If you don't want to go near a knife, this is your best avocado solution
Kitchen unitaskers, as I know from watching too much Good Eats, are to be avoided. Why clutter up your kitchen with lots of tools that can only do one thing, when all you need is a knife, a bowl, a skillet, and some ingenuity? But let me tell you something: I find great satisfaction in tools that do one thing and do it extremely well. Like a cherry pitter, for example. Do you need one, strictly speaking? Of course not. But when you have a pile of cherries for pie-making and a device that acts like a precision hole-puncher for the fruit, dang, does it feel good to have. And so with respect to my colleague Rebecca Firsker, who wrote convincingly that you do not need an avocado slicer, when an offer to try out a five-in-one avocado tool from Kuhn Rikon came along, I jumped at it.
The five-in-one tool looks like the kind of toy that you use to help toddlers distinguish harmful behavior patterns. It's a kind of double-ended paddle made of bright green plastic, and it runs $4.99. One end has a serrated edge—the "knife" you use to open the fruit—and a number of different sized round holes, meant to be used as a masher. The other end has a series of slats meant to slice an avocado, and a larger hole with a serrated edge for removing the avocado pit. The fifth way the tool can be used is scooping the flesh from the avocado skin, thus rounding out the "five-in-one" claim.
I attempted to use the tool on two avocados of dubious quality, this being the East Coast and avocados being mostly inferior to the great bounty on the West Coast. The serrated edge of the paddle opened the avocado fairly well, though it certainly didn't make a clean line that you might want for, say, styling your avocado slices on toast. My second avocado was on the overripe side, so it sort of squished open. I guess that counts?

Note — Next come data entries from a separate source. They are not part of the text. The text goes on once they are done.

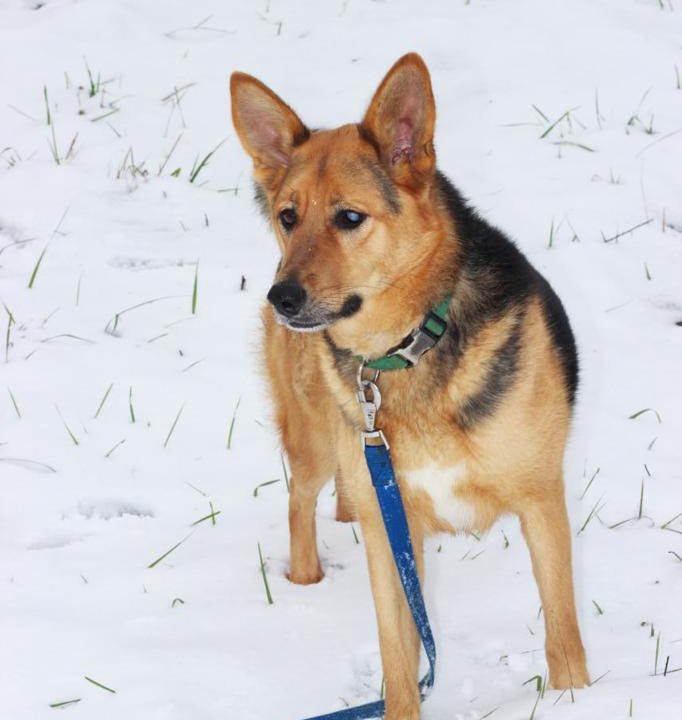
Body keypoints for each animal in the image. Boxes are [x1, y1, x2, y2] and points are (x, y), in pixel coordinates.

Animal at [230, 53, 588, 716]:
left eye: (350, 217)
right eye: (289, 217)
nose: (280, 297)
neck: (401, 353)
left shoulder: (541, 502)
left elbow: (564, 637)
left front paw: (578, 699)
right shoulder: (391, 543)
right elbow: (397, 660)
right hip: (313, 437)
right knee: (301, 497)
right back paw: (306, 584)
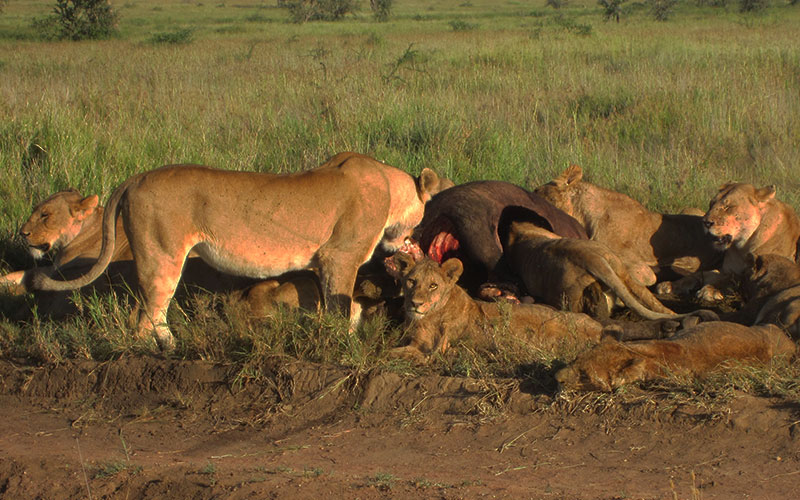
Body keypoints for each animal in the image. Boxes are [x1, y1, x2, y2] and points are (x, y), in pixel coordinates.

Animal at [32, 152, 444, 348]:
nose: (419, 237)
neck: (389, 184)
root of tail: (135, 178)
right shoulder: (339, 257)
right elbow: (340, 309)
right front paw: (341, 345)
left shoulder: (322, 263)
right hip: (162, 255)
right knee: (148, 317)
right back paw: (169, 350)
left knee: (143, 312)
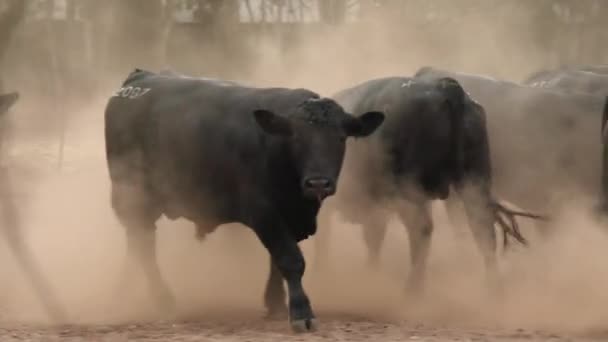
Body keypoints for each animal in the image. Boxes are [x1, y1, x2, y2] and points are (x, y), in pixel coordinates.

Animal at [102, 69, 382, 332]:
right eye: (296, 137)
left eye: (340, 138)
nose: (318, 183)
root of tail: (139, 79)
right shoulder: (263, 213)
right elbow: (290, 259)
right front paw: (301, 313)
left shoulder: (289, 217)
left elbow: (276, 260)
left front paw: (275, 304)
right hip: (133, 196)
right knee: (144, 247)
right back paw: (163, 300)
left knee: (136, 243)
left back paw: (122, 290)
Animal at [314, 77, 540, 292]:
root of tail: (446, 88)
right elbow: (373, 241)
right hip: (474, 184)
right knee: (483, 231)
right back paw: (494, 289)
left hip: (410, 191)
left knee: (421, 231)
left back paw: (413, 289)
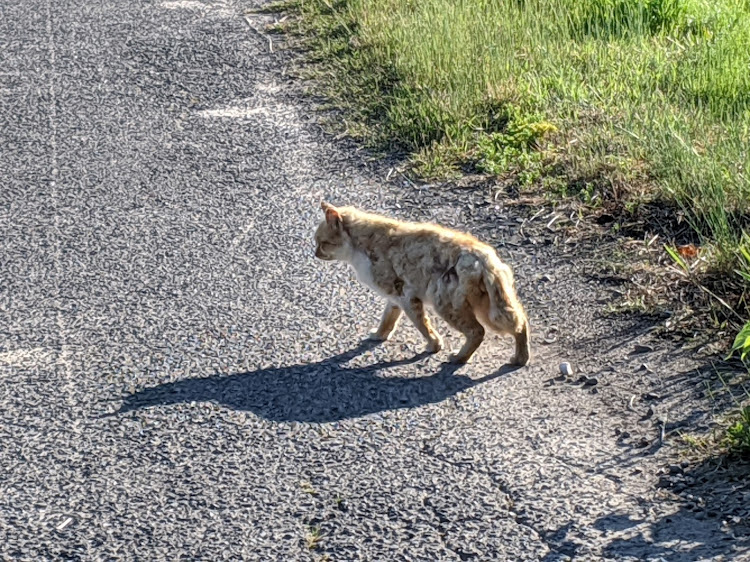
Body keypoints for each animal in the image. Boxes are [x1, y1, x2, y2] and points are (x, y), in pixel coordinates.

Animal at [314, 200, 532, 364]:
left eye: (322, 243)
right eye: (316, 243)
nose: (314, 253)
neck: (359, 249)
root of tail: (486, 259)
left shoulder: (406, 296)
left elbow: (422, 325)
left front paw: (434, 346)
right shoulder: (394, 298)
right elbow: (388, 319)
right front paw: (378, 335)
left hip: (446, 304)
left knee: (478, 331)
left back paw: (459, 358)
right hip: (490, 307)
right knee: (519, 322)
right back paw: (520, 359)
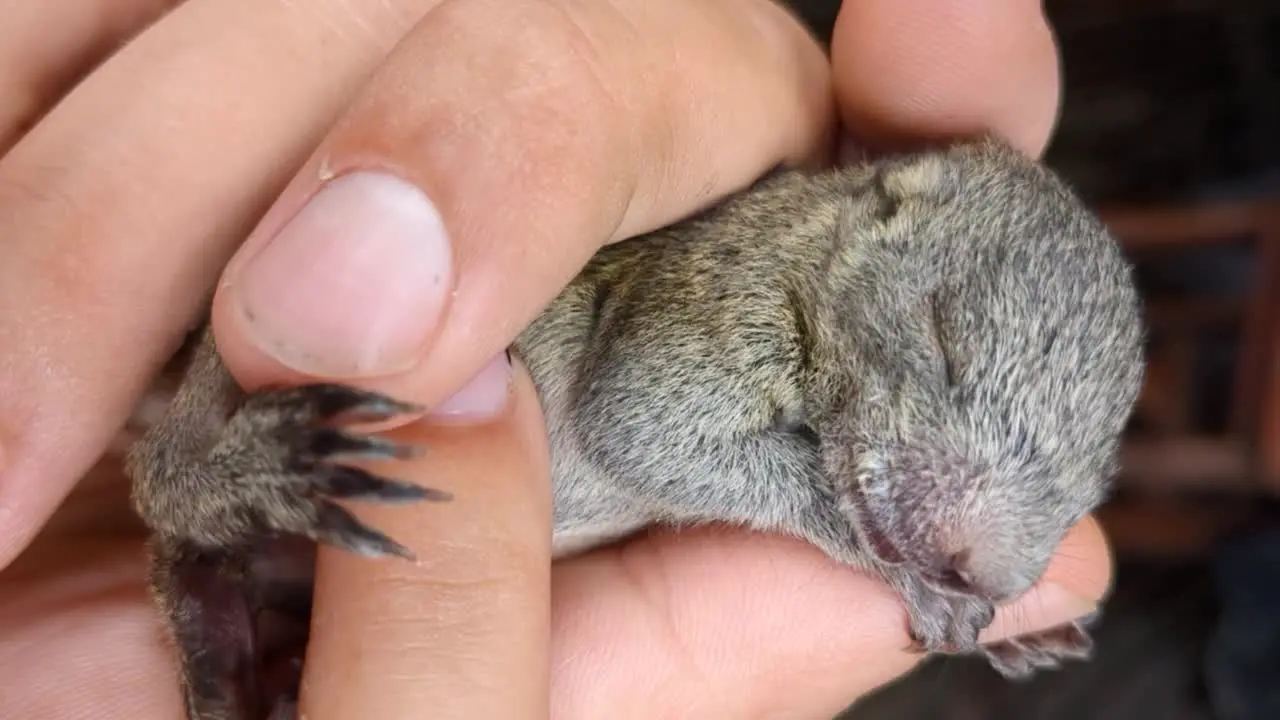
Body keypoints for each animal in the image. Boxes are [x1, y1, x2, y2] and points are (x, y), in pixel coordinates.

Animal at [127, 135, 1152, 717]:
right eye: (940, 342)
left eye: (1097, 482)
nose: (985, 571)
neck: (811, 244)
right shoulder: (713, 300)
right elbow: (643, 431)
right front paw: (915, 579)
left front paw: (1011, 625)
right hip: (240, 361)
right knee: (164, 485)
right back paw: (251, 496)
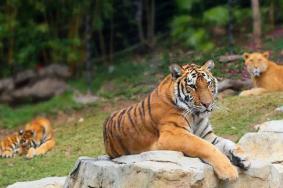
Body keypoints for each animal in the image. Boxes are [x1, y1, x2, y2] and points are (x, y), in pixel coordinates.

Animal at [103, 60, 251, 181]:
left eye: (208, 83)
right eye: (193, 86)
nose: (207, 104)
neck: (196, 115)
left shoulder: (207, 135)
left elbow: (227, 143)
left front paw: (243, 157)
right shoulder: (173, 134)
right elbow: (206, 147)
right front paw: (229, 171)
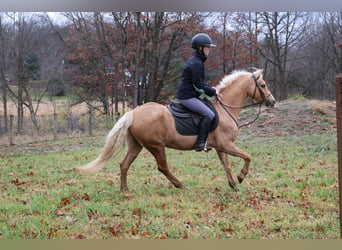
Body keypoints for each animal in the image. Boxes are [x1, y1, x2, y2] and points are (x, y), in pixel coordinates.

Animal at [77, 68, 276, 191]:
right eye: (263, 85)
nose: (272, 101)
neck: (225, 110)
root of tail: (133, 112)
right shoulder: (226, 145)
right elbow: (247, 157)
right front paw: (241, 177)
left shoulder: (221, 147)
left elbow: (226, 165)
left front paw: (233, 185)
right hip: (157, 146)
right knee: (162, 167)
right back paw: (180, 185)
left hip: (136, 146)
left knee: (124, 164)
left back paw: (124, 189)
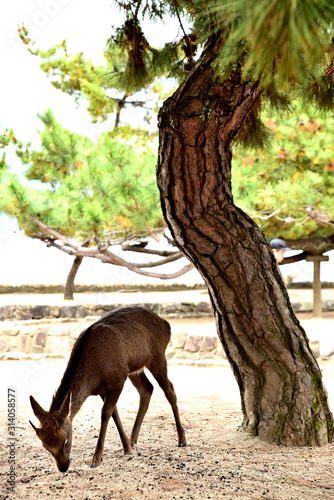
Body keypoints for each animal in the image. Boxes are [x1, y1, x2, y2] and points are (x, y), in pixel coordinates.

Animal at [29, 304, 187, 472]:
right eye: (45, 446)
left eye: (66, 441)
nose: (63, 467)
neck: (94, 373)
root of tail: (166, 324)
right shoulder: (102, 389)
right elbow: (114, 413)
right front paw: (127, 449)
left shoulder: (118, 379)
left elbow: (106, 413)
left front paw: (96, 459)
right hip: (135, 369)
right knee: (147, 388)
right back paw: (133, 440)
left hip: (158, 356)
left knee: (169, 389)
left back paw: (182, 439)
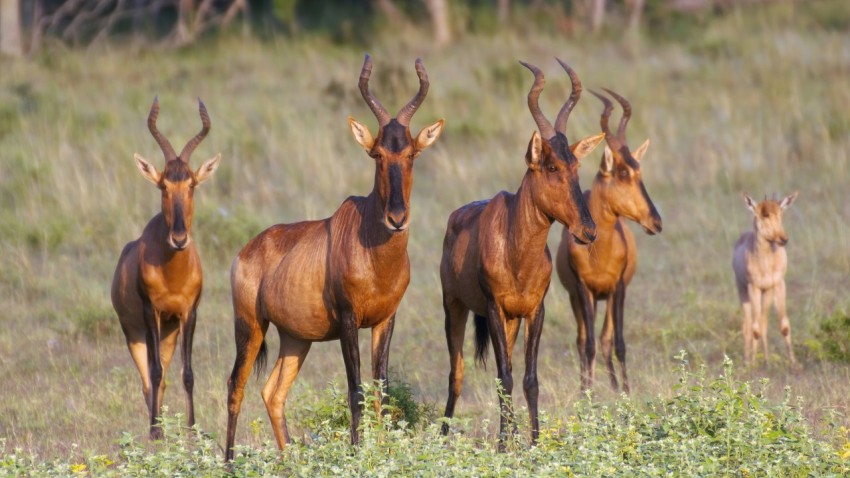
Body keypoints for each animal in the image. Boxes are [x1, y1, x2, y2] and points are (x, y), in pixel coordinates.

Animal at [109, 98, 220, 440]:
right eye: (163, 186)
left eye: (192, 184)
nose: (179, 238)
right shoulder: (150, 313)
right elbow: (155, 373)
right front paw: (156, 431)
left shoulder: (188, 314)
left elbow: (188, 373)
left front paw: (193, 429)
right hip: (135, 333)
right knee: (148, 380)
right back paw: (155, 425)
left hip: (168, 333)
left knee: (166, 377)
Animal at [225, 55, 444, 460]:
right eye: (377, 154)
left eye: (410, 153)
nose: (397, 218)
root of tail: (246, 250)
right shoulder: (347, 320)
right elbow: (355, 391)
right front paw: (358, 455)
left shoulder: (385, 320)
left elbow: (381, 391)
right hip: (250, 326)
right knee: (236, 385)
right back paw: (228, 462)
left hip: (296, 339)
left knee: (273, 392)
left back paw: (289, 460)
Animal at [438, 60, 604, 448]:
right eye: (551, 166)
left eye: (576, 165)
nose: (588, 231)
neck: (517, 251)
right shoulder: (494, 309)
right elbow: (504, 376)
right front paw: (502, 445)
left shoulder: (533, 311)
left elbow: (528, 378)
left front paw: (532, 441)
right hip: (454, 307)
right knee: (457, 372)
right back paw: (444, 434)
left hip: (512, 321)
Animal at [556, 88, 664, 394]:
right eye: (623, 172)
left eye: (639, 170)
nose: (656, 222)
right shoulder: (583, 291)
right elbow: (589, 344)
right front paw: (588, 394)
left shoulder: (618, 288)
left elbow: (618, 343)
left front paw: (625, 392)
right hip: (580, 299)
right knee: (583, 341)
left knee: (606, 338)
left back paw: (614, 386)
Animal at [732, 192, 800, 364]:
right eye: (765, 215)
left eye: (780, 213)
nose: (784, 239)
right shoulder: (753, 287)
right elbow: (754, 329)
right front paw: (752, 363)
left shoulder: (779, 284)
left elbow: (784, 326)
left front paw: (793, 363)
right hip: (742, 289)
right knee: (748, 324)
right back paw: (746, 360)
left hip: (767, 292)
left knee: (763, 322)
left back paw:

The avocado pitter was too small to work on the large pits of the avocados I had, and I could see that being a problem. After all, taking the pit out of the avocado is a leading cause of "avocado hand," in which you horribly mutilate your palm while attempting to look suave by thwacking a chef's knife into the center of the pit. But I used the tip of the serrated end to dig out the pit, which worked fine, too. The mashing attachment turned my avocado into a glorious thick-ish green goop for spreading on toast. It worked best on the softer avocado, and there was a little more effort involved for the less ripe avocado—pretty much the same as using a fork. The silcer was maybe the most efficient part of the tool, quickly rendering one half of the avocado into slices.
The tool worked, for sure. Did it work better than a sharp knife and a fork? Not really. It was basically equivalent. But it seems to me that the tool would be very useful in a couple situations. First, if you love avocados and have small children, and you want them to be able to prepare a good avocado toast without handling a sharp knife. Second, if you're going on an airplane and you want to snack on an avocado, the plastic tool would sail through TSA. It might also be nice for a picnic or hiking trip where you don't want to bring along sharps. And third, if you're afraid of cutting yourself in the kitchen—something I relate to, as I managed to cut myself opening a tub of yogurt this morning—this would allay your fears while still getting that sweet, sweet avocado flesh out of its skin.